Some have argued that this debate has a distinct feel of traditional print publishers circling the wagons in a forlorn attempt to stop the advance of the web’s so-called freeconomists — those who believe unfettered access to high quality content is the inalienable right of all web users.
Arguments on the other side of the debate are scarcely more measured, with the likes of Rupert Murdoch and his acolytes routinely talking of content kleptomaniacs, digital vampires and parasites.
But behind all this hyperbole there are some stark economic facts. Much of the print publishing industry is seeing ad revenues haemorrhage. In the US, 11 print media companies from Advertising Age’s Top 100 filed for bankruptcy in 2009, a list that included iconic names such as Chicago Sun-Times. This is in part due to the extraordinary economic conditions currently prevailing. But the consequences of the credit crunch alone cannot explain the seismic shift that publishers are struggling to control.
Rupert Murdoch’s hypothesis is that publishers were ‘asleep’ and made a huge mistake in giving everything away for free online only to find that the hoped-for advertising revenues that were to finance this largess failed to materialise. In the meantime, quality content providers became devalued and ended up fighting in the gutter for the scraps of online ad revenue not already hoovered up by the search giants. And this is not sustainable. Or in Murdoch’s words: “There is not enough advertising in the world to go around to make all the [publishing] websites profitable”.
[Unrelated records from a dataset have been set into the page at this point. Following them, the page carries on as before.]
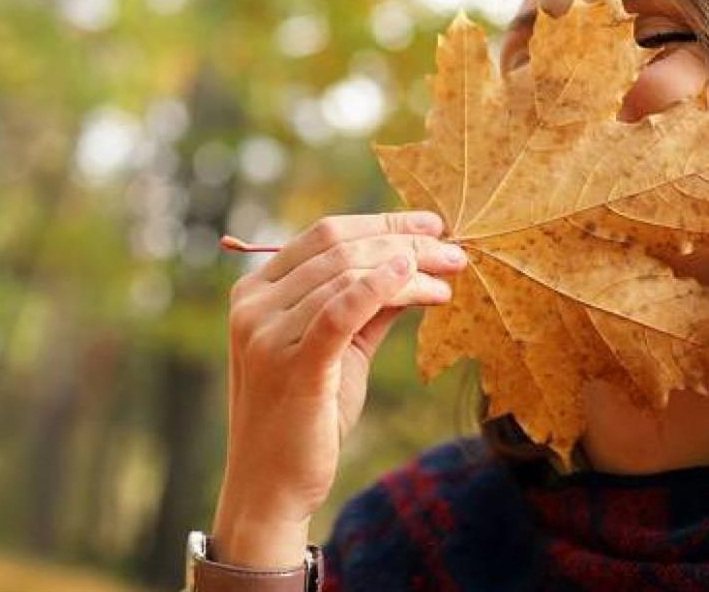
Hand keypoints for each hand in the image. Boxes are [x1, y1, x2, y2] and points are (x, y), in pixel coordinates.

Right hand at [211, 211, 465, 567]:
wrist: (271, 486)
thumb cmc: (306, 415)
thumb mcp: (338, 350)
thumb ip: (367, 306)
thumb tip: (413, 265)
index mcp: (256, 292)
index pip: (325, 234)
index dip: (383, 222)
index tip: (432, 226)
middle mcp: (253, 305)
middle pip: (340, 248)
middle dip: (405, 243)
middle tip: (454, 252)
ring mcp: (267, 334)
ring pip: (348, 275)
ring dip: (409, 269)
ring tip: (450, 277)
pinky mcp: (292, 365)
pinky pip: (340, 310)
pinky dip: (378, 286)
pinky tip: (413, 279)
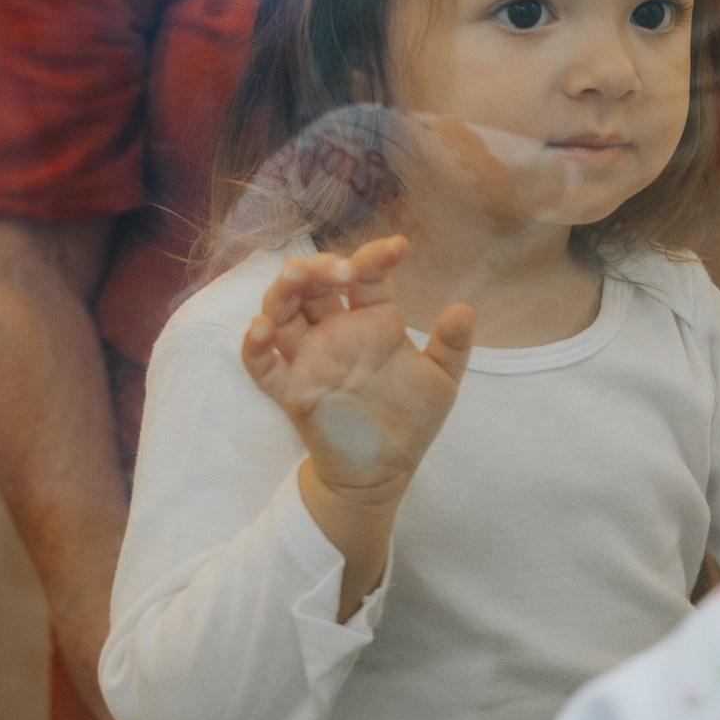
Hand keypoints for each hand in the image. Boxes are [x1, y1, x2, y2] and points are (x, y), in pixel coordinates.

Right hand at [241, 235, 472, 503]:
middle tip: (341, 270)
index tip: (398, 248)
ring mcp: (311, 358)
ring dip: (283, 291)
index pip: (367, 275)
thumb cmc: (411, 419)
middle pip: (316, 283)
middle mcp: (338, 331)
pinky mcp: (291, 390)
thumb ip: (452, 346)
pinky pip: (263, 363)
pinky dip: (255, 345)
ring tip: (292, 278)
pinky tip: (261, 329)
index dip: (377, 256)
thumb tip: (464, 308)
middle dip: (321, 266)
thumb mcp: (441, 381)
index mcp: (375, 320)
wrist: (385, 471)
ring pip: (283, 312)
One thing seems certain. Print publishing’s display and classified ad revenues are unlikely to bounce back to pre-recession levels regardless of the delivery medium. So there has to be an alternative model that can fund the costly business of producing quality content.
Of course it’s a generalisation to assume that all publishers have been giving their content away for free up to this point. In the B2B markets in which Abacus specialise, we’ve always had clients such as Thomson Reuters who’ve been able to charge for high-quality editorial content. But the key to charging is the uniqueness or proprietary nature of the content or service being provided.
So the recent announcement from the Financial Times that it expects content revenue (including print subscriptions and online access fees) to exceed print advertising revenues for the first time this year is no great surprise in a market where up-to-date, accurate and trusted information is at a premium.
But not all publishers share the FT or Thomson’s advantage of operating in a market where there is such an explicit link between the quality of the content being supplied and the potential incremental profits to be made by the content consumers.
Other publications will have a tougher job to do, but one by one they will have to follow the specialist’s example and start to erect barriers around their most valuable property. But in some ways putting up the paywall will be the easy part. Next, publishers are going to have to work very hard to convince users to part with their cash — a tough ask unless the would-be subscriber can be convinced there is an immediate and tangible benefit. Not easy with so much free content available.
And in an age where audience generation lies as much in the hands of the search engines, content aggregators and social networks as it does with the content owners, how can the competing priorities of product marketing and revenue generation be reconciled?
In most cases there will remain a need to promote sampling and more often than not take an incremental approach to the development of the relationship with the user. Such a model might see a certain proportion of content left completely ungated. Access to further content might depend on registration while some other material might only be available to paying subscribers.
Outside of a subscription regime there might be certain premium content or services that requires an additional one-off payment. Meanwhile, access to individual articles in an archive might be subject to a micropayment or a pay-as-you-go system. Another example, such as the one Abacus recently developed for Building and Property Week, might see the user’s level of ‘free’ access being metered to a certain number of transactions in a month before they are required to sign up for a product.
And just as the models to be implemented will be mixed and various it’s equally likely that any model adopted now will need to change — not least as the publisher monitors and responds to user demand.
So any Content Management System and associated access module needs to meet the following requirements:
- Access controls should be highly flexible — ideally incorporating a rules-based system that can be adapted over time particularly as new content areas or functionality comes on stream
- There should be support for incremental access regimes including provision for usage metering
- The access regime should be controlled and maintained by the publication’s audience acquisition team. And they should be able to change and evolve the model at speed without the need for technical redevelopment
- The system must be able to integrate with existing print fulfilment facilities to ensure a single customer view and a joined-up user experience
- There should be close integration with the transaction engine to ensure that the system can offer a wide range of payment options from micropayments to direct debit support
All of these considerations came into play when leading B2B publisher EMAP Inform decided in Autumn 2009 to move its entire online portfolio, including titles such as Nursing Times and Drapers, to a subscription-based model.
Jeff Leslie is Digital Development Director responsible for the roll-out of pay walls across the EMAP Inform portfolio. He believes a combination factors is essential to success. “We need to ensure that our system can be adapted to suit the exact market circumstances of any product.”
“And we need to be able to adjust the access policies over time, through devices like teasers and free trials, to ensure the optimum balance between attracting new users and potential subscribers and converting these prospects into paying customers.”
“The ability to do this efficiently and without the need for constant technical redevelopment is fundamental to EMAP’s strategy and the number one requirement for our platform. That’s why we’ve invested in Webvision”, says Leslie.